Assignment → No pictures should appear in the copy. Reproduce exactly the lines from the one containing "Table 1. Edges" through the end of the material below.

Available data below:

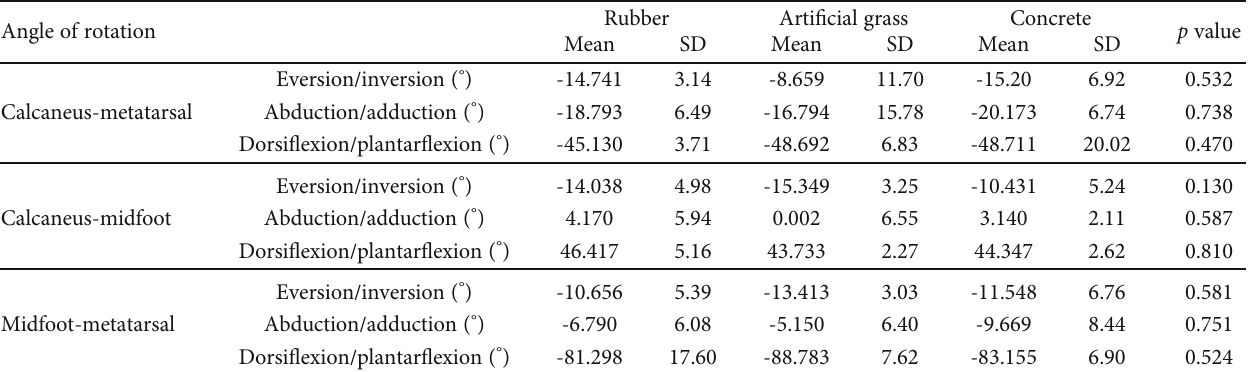
Table 2: Joint rotation during midstance of MS running.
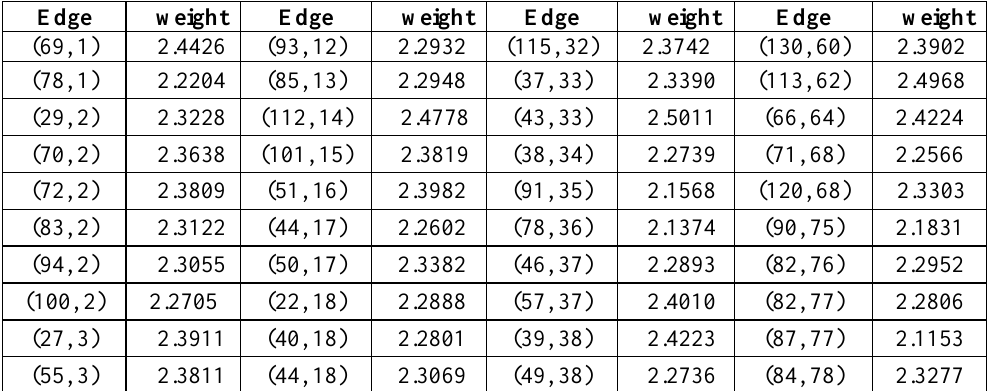
Table 1. Edges and their weights in the minimum spanning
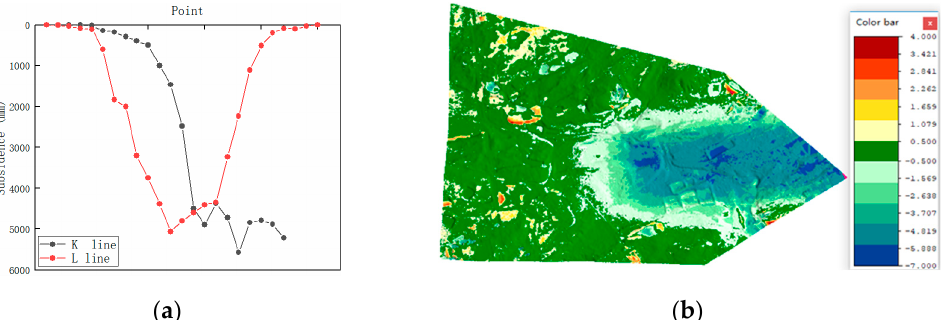
Figure 12. Schematic diagram of surface subsidence at the mine area: ( a ) K line and L line; ( b ) Surface area subsidence.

End of Available data.

Answer box →
Table 1. Edges and their weights in the minimum spanning
Figure 12. Schematic diagram of surface subsidence at the mine area: ( a ) K line and L line; ( b ) Surface area subsidence.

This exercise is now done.